## TASK OBJECTIVE
Word for word, reproduce each of the entries.
-------------------------
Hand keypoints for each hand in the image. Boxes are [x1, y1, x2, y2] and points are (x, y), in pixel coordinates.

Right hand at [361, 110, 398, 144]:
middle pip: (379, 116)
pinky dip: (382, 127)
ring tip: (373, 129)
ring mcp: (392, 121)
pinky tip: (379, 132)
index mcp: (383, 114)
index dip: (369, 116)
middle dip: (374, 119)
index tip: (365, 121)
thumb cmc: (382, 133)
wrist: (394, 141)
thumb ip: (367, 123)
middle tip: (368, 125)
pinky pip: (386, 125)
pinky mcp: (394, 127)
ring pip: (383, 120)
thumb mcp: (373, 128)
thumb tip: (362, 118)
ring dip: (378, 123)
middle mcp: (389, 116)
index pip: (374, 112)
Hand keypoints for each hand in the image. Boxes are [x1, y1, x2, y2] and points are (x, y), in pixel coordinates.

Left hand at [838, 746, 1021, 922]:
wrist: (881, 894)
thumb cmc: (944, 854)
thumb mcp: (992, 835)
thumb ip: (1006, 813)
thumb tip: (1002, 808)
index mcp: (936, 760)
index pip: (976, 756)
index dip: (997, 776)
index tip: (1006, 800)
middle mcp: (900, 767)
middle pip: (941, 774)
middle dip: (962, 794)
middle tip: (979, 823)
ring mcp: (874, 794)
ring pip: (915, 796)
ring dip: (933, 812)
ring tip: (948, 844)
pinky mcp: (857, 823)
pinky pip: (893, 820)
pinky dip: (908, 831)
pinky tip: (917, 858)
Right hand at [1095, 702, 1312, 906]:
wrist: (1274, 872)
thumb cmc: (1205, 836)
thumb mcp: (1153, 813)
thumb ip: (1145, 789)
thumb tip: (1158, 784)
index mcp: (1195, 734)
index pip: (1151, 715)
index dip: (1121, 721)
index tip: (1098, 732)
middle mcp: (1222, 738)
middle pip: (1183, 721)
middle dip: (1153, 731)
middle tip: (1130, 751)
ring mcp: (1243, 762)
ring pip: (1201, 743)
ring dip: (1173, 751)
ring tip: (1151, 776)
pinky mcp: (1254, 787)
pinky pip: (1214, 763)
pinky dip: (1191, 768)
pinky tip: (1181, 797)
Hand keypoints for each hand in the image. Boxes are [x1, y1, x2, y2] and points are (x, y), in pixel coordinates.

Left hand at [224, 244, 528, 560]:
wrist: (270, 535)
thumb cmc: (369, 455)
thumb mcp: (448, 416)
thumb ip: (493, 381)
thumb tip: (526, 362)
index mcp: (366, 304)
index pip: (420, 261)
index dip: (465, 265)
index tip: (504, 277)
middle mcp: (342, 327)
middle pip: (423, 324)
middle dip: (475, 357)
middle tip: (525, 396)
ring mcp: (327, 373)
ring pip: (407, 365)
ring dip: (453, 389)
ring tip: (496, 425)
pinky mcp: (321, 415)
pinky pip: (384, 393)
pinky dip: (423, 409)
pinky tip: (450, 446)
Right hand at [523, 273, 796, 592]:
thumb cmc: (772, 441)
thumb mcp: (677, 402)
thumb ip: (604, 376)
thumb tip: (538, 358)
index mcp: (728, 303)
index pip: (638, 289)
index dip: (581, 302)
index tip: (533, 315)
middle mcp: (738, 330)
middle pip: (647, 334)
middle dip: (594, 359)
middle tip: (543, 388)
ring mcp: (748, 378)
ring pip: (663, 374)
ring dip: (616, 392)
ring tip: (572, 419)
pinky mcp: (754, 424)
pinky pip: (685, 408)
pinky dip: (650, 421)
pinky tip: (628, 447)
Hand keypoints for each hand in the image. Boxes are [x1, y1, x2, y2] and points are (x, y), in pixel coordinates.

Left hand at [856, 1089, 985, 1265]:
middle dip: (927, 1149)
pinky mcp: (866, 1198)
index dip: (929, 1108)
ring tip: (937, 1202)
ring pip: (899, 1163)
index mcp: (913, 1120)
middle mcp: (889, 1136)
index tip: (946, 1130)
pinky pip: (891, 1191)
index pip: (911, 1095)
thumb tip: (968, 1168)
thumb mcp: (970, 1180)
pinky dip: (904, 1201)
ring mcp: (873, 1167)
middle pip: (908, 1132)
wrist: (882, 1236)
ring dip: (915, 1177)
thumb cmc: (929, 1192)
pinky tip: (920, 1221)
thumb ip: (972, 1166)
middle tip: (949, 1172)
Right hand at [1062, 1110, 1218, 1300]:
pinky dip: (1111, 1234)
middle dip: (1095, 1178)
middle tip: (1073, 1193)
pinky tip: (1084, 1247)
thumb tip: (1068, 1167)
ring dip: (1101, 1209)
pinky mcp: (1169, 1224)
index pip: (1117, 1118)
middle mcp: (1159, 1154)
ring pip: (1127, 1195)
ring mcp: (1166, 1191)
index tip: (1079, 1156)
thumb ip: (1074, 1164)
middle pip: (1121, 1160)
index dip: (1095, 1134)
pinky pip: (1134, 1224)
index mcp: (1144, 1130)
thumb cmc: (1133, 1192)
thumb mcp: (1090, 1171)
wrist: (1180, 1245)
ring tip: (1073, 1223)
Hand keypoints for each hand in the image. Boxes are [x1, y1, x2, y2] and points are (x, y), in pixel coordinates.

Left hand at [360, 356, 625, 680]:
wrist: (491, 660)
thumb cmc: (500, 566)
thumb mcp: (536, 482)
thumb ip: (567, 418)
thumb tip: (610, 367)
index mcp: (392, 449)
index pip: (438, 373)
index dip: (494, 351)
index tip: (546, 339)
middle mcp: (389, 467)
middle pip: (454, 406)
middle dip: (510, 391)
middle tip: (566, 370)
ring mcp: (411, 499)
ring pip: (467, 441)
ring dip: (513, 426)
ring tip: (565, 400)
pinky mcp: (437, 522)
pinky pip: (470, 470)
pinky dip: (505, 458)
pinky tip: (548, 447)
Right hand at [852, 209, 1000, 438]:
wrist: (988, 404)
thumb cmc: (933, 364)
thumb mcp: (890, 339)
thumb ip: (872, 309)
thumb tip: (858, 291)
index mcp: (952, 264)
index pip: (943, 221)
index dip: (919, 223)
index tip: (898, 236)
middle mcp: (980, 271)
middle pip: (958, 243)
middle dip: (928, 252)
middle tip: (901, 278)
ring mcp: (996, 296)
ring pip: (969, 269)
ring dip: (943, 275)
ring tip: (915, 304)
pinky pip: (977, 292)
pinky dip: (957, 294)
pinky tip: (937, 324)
-------------------------
## SOLUTION TO THIS EXERCISE
Hand keypoints for each hand in the image. Boxes are [x1, y1, x2, y2] and points are (x, y), in pixel coordinates.

Right hand at [361, 110, 398, 144]:
middle pip: (379, 116)
pinky dip: (382, 127)
ring tip: (373, 129)
ring mcp: (392, 121)
pinky tip: (379, 132)
index mcp: (383, 114)
index dip: (369, 116)
middle dip: (374, 119)
index tip: (365, 121)
thumb cmc: (382, 133)
wrist: (394, 141)
thumb ip: (367, 123)
middle tip: (368, 125)
pinky pip: (386, 125)
pinky mcp: (394, 127)
ring pip: (383, 120)
thumb mcp: (373, 128)
thumb tip: (362, 118)
ring dip: (378, 123)
middle mcp: (389, 116)
index pip: (374, 112)
Hand keypoints for each hand in the image. Boxes are [x1, y1, x2, y2] and points are (x, y), in pixel coordinates.

Left hand at [838, 746, 1021, 922]:
wrist: (881, 894)
thumb cmc: (944, 854)
thumb mcp: (992, 835)
thumb ip: (1006, 813)
thumb tip: (1002, 808)
index mcp: (936, 760)
index pip: (976, 756)
index dip: (997, 776)
index tip: (1006, 800)
middle mcp: (900, 767)
middle pip: (941, 774)
middle dip: (962, 794)
middle tip: (979, 823)
ring mcp: (874, 794)
ring pip: (915, 796)
ring dip: (933, 812)
ring tip: (948, 844)
pinky mcp: (857, 823)
pinky pip: (893, 820)
pinky dip: (908, 831)
pinky tip: (917, 858)
Right hand at [1095, 702, 1312, 906]:
wrist: (1274, 872)
thumb cmc: (1205, 836)
thumb mcp: (1153, 813)
thumb ip: (1145, 789)
thumb tip: (1158, 784)
index mcp: (1195, 734)
index pip: (1151, 715)
index dip: (1121, 721)
index tip: (1098, 732)
middle mcp: (1222, 738)
middle pip: (1183, 721)
middle dip: (1153, 731)
middle tip: (1130, 751)
ring mcp: (1243, 762)
ring pip: (1201, 743)
ring dip: (1173, 751)
ring tip: (1151, 776)
pinky mcp: (1254, 787)
pinky pip: (1214, 763)
pinky dip: (1191, 768)
pinky tip: (1181, 797)
Hand keypoints for each hand in the image. Boxes are [x1, y1, x2, y2] and points are (x, y), in pixel coordinates.

Left hand at [224, 244, 528, 560]:
wrist: (270, 535)
thumb cmc: (369, 455)
thumb mcp: (448, 416)
thumb ip: (493, 381)
thumb tip: (526, 362)
index mcp: (366, 304)
index pip: (420, 261)
index dip: (465, 265)
index tip: (504, 277)
middle mcp: (342, 327)
middle pip: (423, 324)
middle dip: (475, 357)
middle tip: (525, 396)
ring mcp: (327, 373)
ring pip: (407, 365)
ring dip: (453, 389)
ring tip: (496, 425)
pinky mcp: (321, 415)
pinky pip: (384, 393)
pinky dip: (423, 409)
pinky tip: (450, 446)
Right hand at [523, 273, 796, 592]:
thumb cmc: (772, 441)
thumb mcp: (677, 402)
thumb ip: (604, 376)
thumb tip: (538, 358)
index mcp: (728, 303)
index pip: (638, 289)
index dip: (581, 302)
index tip: (533, 315)
middle mcp: (738, 330)
middle pip: (647, 334)
middle dip: (594, 359)
middle tip: (543, 388)
ring mcp: (748, 378)
ring pip: (663, 374)
ring dip: (616, 392)
ring tip: (572, 419)
pinky mcp: (754, 424)
pinky pip: (685, 408)
pinky dip: (650, 421)
pinky tip: (628, 447)
Hand keypoints for each hand in the image. Boxes are [x1, y1, x2, y2] and points are (x, y), in pixel coordinates.

Left hand at [856, 1089, 985, 1265]:
middle dip: (927, 1149)
pinky mcp: (866, 1198)
index dip: (929, 1108)
ring tip: (937, 1202)
ring pip: (899, 1163)
index mcp: (913, 1120)
middle mcp: (889, 1136)
index tip: (946, 1130)
pinky pip: (891, 1191)
index pip: (911, 1095)
thumb tip: (968, 1168)
thumb mcp: (970, 1180)
pinky dip: (904, 1201)
ring mcp: (873, 1167)
middle pip: (908, 1132)
wrist: (882, 1236)
ring dip: (915, 1177)
thumb cmc: (929, 1192)
pinky tip: (920, 1221)
thumb ip: (972, 1166)
middle tip: (949, 1172)
Right hand at [1062, 1110, 1218, 1300]:
pinky dip: (1111, 1234)
middle dip: (1095, 1178)
middle tip: (1073, 1193)
pinky tip: (1084, 1247)
thumb tip: (1068, 1167)
ring dip: (1101, 1209)
pinky mcp: (1169, 1224)
index pip: (1117, 1118)
middle mcp: (1159, 1154)
ring pip: (1127, 1195)
ring mcp: (1166, 1191)
index tip: (1079, 1156)
thumb ip: (1074, 1164)
middle pip: (1121, 1160)
index dip: (1095, 1134)
pinky pip: (1134, 1224)
index mcp: (1144, 1130)
thumb cmc: (1133, 1192)
thumb mcp: (1090, 1171)
wrist: (1180, 1245)
ring tip: (1073, 1223)
Hand keypoints for each hand in the image. Boxes are [x1, y1, x2, y2] and points are (x, y), in pixel coordinates.

Left hand at [360, 356, 625, 680]:
wrist: (491, 660)
thumb cmc: (500, 566)
thumb mcp: (536, 482)
thumb ip: (567, 418)
thumb tip: (610, 367)
index mcp: (392, 449)
index pip: (438, 373)
index dip: (494, 351)
index tip: (546, 339)
middle mcp: (389, 467)
middle pip: (454, 406)
middle dip: (510, 391)
middle tip: (566, 370)
ring mcp: (411, 499)
ring pip: (467, 441)
ring dip: (513, 426)
ring tip: (565, 400)
pinky mcp: (437, 522)
pinky pip: (470, 470)
pinky dip: (505, 458)
pinky tip: (548, 447)
Right hand at [852, 209, 1000, 438]:
wrist: (988, 404)
thumb cmc: (933, 364)
thumb mcp: (890, 339)
thumb ip: (872, 309)
thumb tip: (858, 291)
index mcp: (952, 264)
index pip: (943, 221)
index dip: (919, 223)
index tip: (898, 236)
middle mcp: (980, 271)
middle pip: (958, 243)
middle dip: (928, 252)
middle tip: (901, 278)
ring mcp: (996, 296)
ring pip: (969, 269)
ring dip: (943, 275)
ring tip: (915, 304)
pinky pip: (977, 292)
pinky dip: (957, 294)
pinky tip: (937, 324)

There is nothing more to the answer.